Action item:
Each entry below must be given again word for word, with no pictures.

Saved entries
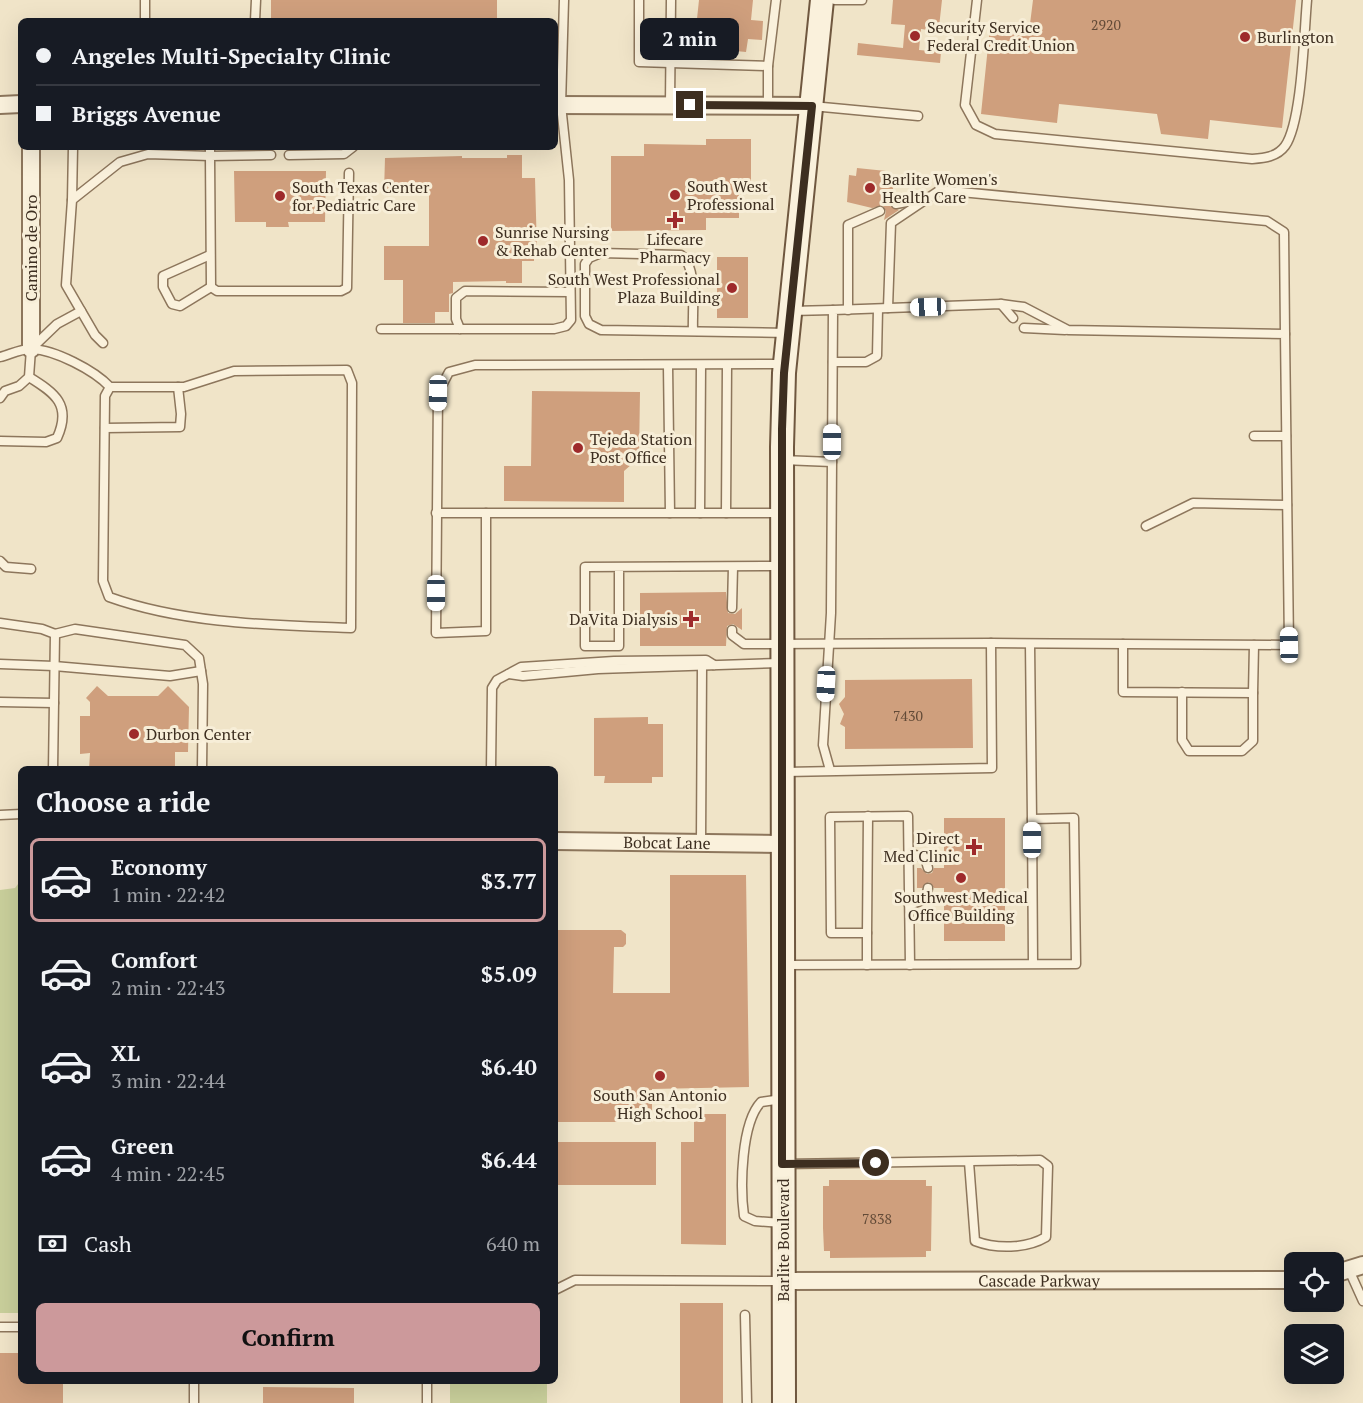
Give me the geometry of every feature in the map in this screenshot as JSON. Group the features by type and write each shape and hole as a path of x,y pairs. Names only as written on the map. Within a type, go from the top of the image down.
{"street":[{"name":"Barlite Boulevard","path":"784,1403 781,844 782,460 785,364 822,0"},
{"path":"558,105 812,106"},
{"name":"Camino de Oro","path":"31,150 31,349"},
{"name":"Bobcat Lane","path":"558,841 781,844"},
{"name":"Cascade Parkway","path":"784,1281 1284,1280"}],"lane":[{"path":"145,0 145,18"},
{"path":"255,18 256,0"},
{"path":"381,329 554,329 566,326 571,320 569,180 558,105 564,0"},
{"path":"639,0 639,62 768,66"},
{"path":"670,105 671,0"},
{"path":"768,105 768,66 776,0"},
{"path":"835,0 862,0"},
{"path":"977,0 965,105 976,125 995,134 1252,159 1270,157 1285,147 1294,125 1307,0"},
{"path":"812,106 918,116"},
{"path":"73,150 66,285 103,343"},
{"path":"289,155 344,154 349,150"},
{"path":"72,200 120,162 148,154 210,151 271,155"},
{"path":"210,151 211,287"},
{"path":"211,287 217,291 340,291 346,288 349,173"},
{"path":"509,674 523,676 598,669 702,667 756,663 782,654 827,644 1289,645 1284,232 1267,221 940,190 891,223 888,308"},
{"path":"896,204 927,199"},
{"path":"848,310 848,225 880,211"},
{"path":"693,331 692,269 687,259 681,255 601,253 589,258 585,264 585,316 595,328 693,331 789,322 833,310 1001,304 1024,307 1068,330"},
{"path":"210,255 163,276 163,287 172,304 180,306 211,287"},
{"path":"460,329 456,319 456,298 465,291 570,292"},
{"path":"1001,304 1014,318"},
{"path":"833,363 866,363 877,356 878,309"},
{"path":"830,770 823,745 827,644 831,613 833,310"},
{"path":"0,398 5,391 19,386 29,377 31,349 57,324 81,311"},
{"path":"1024,328 1285,334"},
{"path":"0,357 31,349 66,358 103,379 110,387 178,387 234,371 347,370 352,383 351,628 287,626 202,617 129,604 109,597 103,581 105,396 110,387"},
{"path":"486,513 486,631 436,633 438,393 449,372 476,365 727,366 785,364"},
{"path":"669,366 670,513"},
{"path":"700,513 701,366"},
{"path":"726,513 727,366"},
{"path":"0,441 46,442 57,438 62,427 61,403 56,394 29,377"},
{"path":"105,428 180,427 178,387"},
{"path":"1254,436 1286,436"},
{"path":"782,460 832,462"},
{"path":"1146,526 1193,502 1287,504"},
{"path":"436,513 782,513"},
{"path":"0,561 6,567 31,569"},
{"path":"619,567 619,646 585,646 585,567 782,566"},
{"path":"732,608 733,567"},
{"path":"0,622 42,629 55,634 75,629 185,645 199,658 201,671 202,766"},
{"path":"732,630 732,635 744,644 782,654"},
{"path":"53,766 55,634"},
{"path":"782,772 992,768 991,644"},
{"path":"1030,644 1033,964"},
{"path":"1123,644 1123,692 1253,693"},
{"path":"1182,692 1182,740 1190,751 1242,751 1249,747 1253,741 1254,645"},
{"path":"492,766 492,688 497,680 521,667 614,661 705,660 714,665"},
{"path":"0,664 54,666 170,676 201,671"},
{"path":"701,842 702,667"},
{"path":"0,702 54,703"},
{"path":"0,815 18,814"},
{"path":"867,965 868,816"},
{"path":"867,933 831,933 830,817 908,816 910,965"},
{"path":"783,965 1076,964 1074,818 1032,819"},
{"path":"909,853 925,858 928,868"},
{"path":"909,905 926,898 928,888"},
{"path":"783,1100 761,1102 752,1111 742,1184 744,1216 755,1221 783,1223"},
{"path":"782,1164 1040,1160 1048,1166 1046,1238 1039,1242 1014,1246 988,1246 975,1241 969,1162"},
{"path":"1349,1270 1363,1301"},
{"path":"558,1288 575,1280 784,1281"},
{"path":"745,1315 747,1403"},
{"path":"0,1327 18,1327"},
{"path":"194,1384 194,1403"},
{"path":"427,1403 428,1384"}],"green space":[{"path":"18,884 18,1313 0,1313 0,890 15,888"},
{"path":"450,1384 547,1384 547,1403 450,1403"}],"building":[{"path":"271,0 497,0 497,18 271,18"},
{"path":"699,0 753,0 751,20 763,21 762,40 748,39 746,52 694,47"},
{"name":"Security Service Federal Credit Union","path":"893,0 942,0 939,27 928,26 928,30 921,29 919,50 941,52 940,63 857,55 858,43 903,48 905,25 891,24"},
{"path":"1033,0 1296,0 1282,128 1210,120 1208,139 1161,134 1157,114 1059,104 1057,123 981,114 990,27 1029,32"},
{"name":"South West Professional","path":"706,139 751,139 751,181 739,181 739,218 706,218 706,230 611,231 611,156 644,156 644,144 706,145"},
{"name":"Sunrise Nursing & Rehab Center","path":"507,155 522,155 522,178 535,178 537,252 534,252 534,261 522,261 522,283 453,282 453,293 449,294 449,312 435,312 435,323 403,323 403,280 384,280 384,246 429,246 429,192 384,192 385,158 462,156 462,158 507,158"},
{"name":"Barlite Women's Health Care","path":"857,168 886,171 885,178 893,179 893,198 890,206 899,210 884,220 886,211 883,206 872,208 847,202 849,175 856,176"},
{"name":"South Texas Center for Pediatric Care","path":"234,171 326,171 325,222 288,222 289,227 266,227 266,222 235,222"},
{"name":"South West Professional Plaza Building","path":"717,257 748,257 748,318 717,318"},
{"path":"532,391 640,392 639,458 624,471 624,502 504,501 504,466 531,466"},
{"name":"DaVita Dialysis","path":"726,592 728,613 735,614 742,608 742,630 733,624 727,626 726,646 640,646 640,593"},
{"path":"972,679 973,748 845,749 845,727 840,724 844,714 839,704 845,697 845,680"},
{"name":"Durbon Center","path":"97,686 108,696 158,696 168,686 189,707 188,752 175,752 175,766 89,766 90,753 80,754 80,716 90,716 90,702 86,698"},
{"path":"648,717 648,724 663,724 663,777 652,777 652,783 604,783 605,776 594,776 594,718"},
{"name":"Southwest Medical Office Building","path":"944,818 1005,818 1005,941 944,941 944,888 934,888 929,882 922,888 917,888 917,868 921,868 927,874 932,873 934,868 944,868"},
{"path":"670,875 746,875 749,1087 652,1089 652,1122 558,1122 558,930 621,930 626,934 626,944 623,947 614,947 613,993 670,993"},
{"path":"694,1114 726,1114 726,1245 681,1244 681,1142 694,1142"},
{"path":"558,1142 656,1142 656,1185 558,1185"},
{"path":"829,1180 926,1180 926,1186 932,1186 931,1251 926,1251 926,1257 830,1258 830,1251 824,1251 823,1228 823,1186 829,1186"},
{"path":"680,1303 723,1303 723,1403 680,1403"},
{"path":"0,1353 18,1353 18,1384 63,1384 63,1403 0,1403"},
{"path":"263,1387 354,1388 354,1403 263,1403"}],"place":[{"name":"Security Service Federal Credit Union","path":"915,36"},
{"name":"Burlington","path":"1245,37"},
{"name":"Barlite Women's Health Care","path":"870,188"},
{"name":"South West Professional","path":"675,195"},
{"name":"South Texas Center for Pediatric Care","path":"280,196"},
{"name":"Lifecare Pharmacy","path":"675,220"},
{"name":"Sunrise Nursing & Rehab Center","path":"483,241"},
{"name":"South West Professional Plaza Building","path":"732,288"},
{"name":"Tejeda Station Post Office","path":"578,448"},
{"name":"DaVita Dialysis","path":"691,619"},
{"name":"Durbon Center","path":"134,734"},
{"name":"Direct Med Clinic","path":"974,847"},
{"name":"Southwest Medical Office Building","path":"961,878"},
{"name":"South San Antonio High School","path":"660,1076"}],"route":[{"path":"690,105 812,106 784,373 782,429 782,1164 876,1163"}]}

Reply:
Give me the geometry of every feature in the map in this screenshot as JSON. Group the features by type and write each shape and hole as a path of x,y pairs. Names only as written on the map. Within a type, go from the top of the image down.
{"street":[{"name":"Barlite Boulevard","path":"784,1403 781,844 782,460 785,364 822,0"},
{"path":"558,105 812,106"},
{"name":"Camino de Oro","path":"31,150 31,349"},
{"name":"Bobcat Lane","path":"558,841 781,844"},
{"name":"Cascade Parkway","path":"784,1281 1284,1280"}],"lane":[{"path":"145,0 145,18"},
{"path":"255,18 256,0"},
{"path":"381,329 554,329 566,326 571,320 569,180 558,105 564,0"},
{"path":"639,0 639,62 768,66"},
{"path":"670,105 671,0"},
{"path":"768,105 768,66 776,0"},
{"path":"835,0 862,0"},
{"path":"977,0 965,105 976,125 995,134 1252,159 1270,157 1285,147 1294,125 1307,0"},
{"path":"812,106 918,116"},
{"path":"73,150 66,285 103,343"},
{"path":"289,155 344,154 349,150"},
{"path":"72,200 120,162 148,154 210,151 271,155"},
{"path":"210,151 211,287"},
{"path":"211,287 217,291 340,291 346,288 349,173"},
{"path":"509,674 523,676 598,669 702,667 756,663 782,654 827,644 1289,645 1284,232 1267,221 940,190 891,223 888,308"},
{"path":"896,204 927,199"},
{"path":"848,310 848,225 880,211"},
{"path":"693,331 692,269 687,259 681,255 601,253 589,258 585,264 585,316 595,328 693,331 789,322 833,310 1001,304 1024,307 1068,330"},
{"path":"210,255 163,276 163,287 172,304 180,306 211,287"},
{"path":"460,329 456,319 456,298 465,291 570,292"},
{"path":"1001,304 1014,318"},
{"path":"833,363 866,363 877,356 878,309"},
{"path":"830,770 823,745 827,644 831,613 833,310"},
{"path":"0,398 5,391 19,386 29,377 31,349 57,324 81,311"},
{"path":"1024,328 1285,334"},
{"path":"0,357 31,349 66,358 103,379 110,387 178,387 234,371 347,370 352,383 351,628 287,626 202,617 129,604 109,597 103,581 105,396 110,387"},
{"path":"486,513 486,631 436,633 438,393 449,372 476,365 727,366 785,364"},
{"path":"669,366 670,513"},
{"path":"700,513 701,366"},
{"path":"726,513 727,366"},
{"path":"0,441 46,442 57,438 62,427 61,403 56,394 29,377"},
{"path":"105,428 180,427 178,387"},
{"path":"1254,436 1286,436"},
{"path":"782,460 832,462"},
{"path":"1146,526 1193,502 1287,504"},
{"path":"436,513 782,513"},
{"path":"0,561 6,567 31,569"},
{"path":"619,567 619,646 585,646 585,567 782,566"},
{"path":"732,608 733,567"},
{"path":"0,622 42,629 55,634 75,629 185,645 199,658 201,671 202,766"},
{"path":"732,630 732,635 744,644 782,654"},
{"path":"53,766 55,634"},
{"path":"782,772 992,768 991,644"},
{"path":"1030,644 1033,964"},
{"path":"1123,644 1123,692 1253,693"},
{"path":"1182,692 1182,740 1190,751 1242,751 1249,747 1253,741 1254,645"},
{"path":"492,766 492,688 497,680 521,667 614,661 705,660 714,665"},
{"path":"0,664 54,666 170,676 201,671"},
{"path":"701,842 702,667"},
{"path":"0,702 54,703"},
{"path":"0,815 18,814"},
{"path":"867,965 868,816"},
{"path":"867,933 831,933 830,817 908,816 910,965"},
{"path":"783,965 1076,964 1074,818 1032,819"},
{"path":"909,853 925,858 928,868"},
{"path":"909,905 926,898 928,888"},
{"path":"783,1100 761,1102 752,1111 742,1184 744,1216 755,1221 783,1223"},
{"path":"782,1164 1040,1160 1048,1166 1046,1238 1039,1242 1014,1246 988,1246 975,1241 969,1162"},
{"path":"1349,1270 1363,1301"},
{"path":"558,1288 575,1280 784,1281"},
{"path":"745,1315 747,1403"},
{"path":"0,1327 18,1327"},
{"path":"194,1384 194,1403"},
{"path":"427,1403 428,1384"}],"green space":[{"path":"18,884 18,1313 0,1313 0,890 15,888"},
{"path":"450,1384 547,1384 547,1403 450,1403"}],"building":[{"path":"271,0 497,0 497,18 271,18"},
{"path":"699,0 753,0 751,20 763,21 762,40 748,39 746,52 694,47"},
{"name":"Security Service Federal Credit Union","path":"893,0 942,0 939,27 928,26 928,30 921,29 919,50 941,52 940,63 857,55 858,43 903,48 905,25 891,24"},
{"path":"1033,0 1296,0 1282,128 1210,120 1208,139 1161,134 1157,114 1059,104 1057,123 981,114 990,27 1029,32"},
{"name":"South West Professional","path":"706,139 751,139 751,181 739,181 739,218 706,218 706,230 611,231 611,156 644,156 644,144 706,145"},
{"name":"Sunrise Nursing & Rehab Center","path":"507,155 522,155 522,178 535,178 537,252 534,252 534,261 522,261 522,283 453,282 453,293 449,294 449,312 435,312 435,323 403,323 403,280 384,280 384,246 429,246 429,192 384,192 385,158 462,156 462,158 507,158"},
{"name":"Barlite Women's Health Care","path":"857,168 886,171 885,178 893,179 893,198 890,206 899,210 884,220 886,211 883,206 872,208 847,202 849,175 856,176"},
{"name":"South Texas Center for Pediatric Care","path":"234,171 326,171 325,222 288,222 289,227 266,227 266,222 235,222"},
{"name":"South West Professional Plaza Building","path":"717,257 748,257 748,318 717,318"},
{"path":"532,391 640,392 639,458 624,471 624,502 504,501 504,466 531,466"},
{"name":"DaVita Dialysis","path":"726,592 728,613 735,614 742,608 742,630 733,624 727,626 726,646 640,646 640,593"},
{"path":"972,679 973,748 845,749 845,727 840,724 844,714 839,704 845,697 845,680"},
{"name":"Durbon Center","path":"97,686 108,696 158,696 168,686 189,707 188,752 175,752 175,766 89,766 90,753 80,754 80,716 90,716 90,702 86,698"},
{"path":"648,717 648,724 663,724 663,777 652,777 652,783 604,783 605,776 594,776 594,718"},
{"name":"Southwest Medical Office Building","path":"944,818 1005,818 1005,941 944,941 944,888 934,888 929,882 922,888 917,888 917,868 921,868 927,874 932,873 934,868 944,868"},
{"path":"670,875 746,875 749,1087 652,1089 652,1122 558,1122 558,930 621,930 626,934 626,944 623,947 614,947 613,993 670,993"},
{"path":"694,1114 726,1114 726,1245 681,1244 681,1142 694,1142"},
{"path":"558,1142 656,1142 656,1185 558,1185"},
{"path":"829,1180 926,1180 926,1186 932,1186 931,1251 926,1251 926,1257 830,1258 830,1251 824,1251 823,1228 823,1186 829,1186"},
{"path":"680,1303 723,1303 723,1403 680,1403"},
{"path":"0,1353 18,1353 18,1384 63,1384 63,1403 0,1403"},
{"path":"263,1387 354,1388 354,1403 263,1403"}],"place":[{"name":"Security Service Federal Credit Union","path":"915,36"},
{"name":"Burlington","path":"1245,37"},
{"name":"Barlite Women's Health Care","path":"870,188"},
{"name":"South West Professional","path":"675,195"},
{"name":"South Texas Center for Pediatric Care","path":"280,196"},
{"name":"Lifecare Pharmacy","path":"675,220"},
{"name":"Sunrise Nursing & Rehab Center","path":"483,241"},
{"name":"South West Professional Plaza Building","path":"732,288"},
{"name":"Tejeda Station Post Office","path":"578,448"},
{"name":"DaVita Dialysis","path":"691,619"},
{"name":"Durbon Center","path":"134,734"},
{"name":"Direct Med Clinic","path":"974,847"},
{"name":"Southwest Medical Office Building","path":"961,878"},
{"name":"South San Antonio High School","path":"660,1076"}],"route":[{"path":"690,105 812,106 784,373 782,429 782,1164 876,1163"}]}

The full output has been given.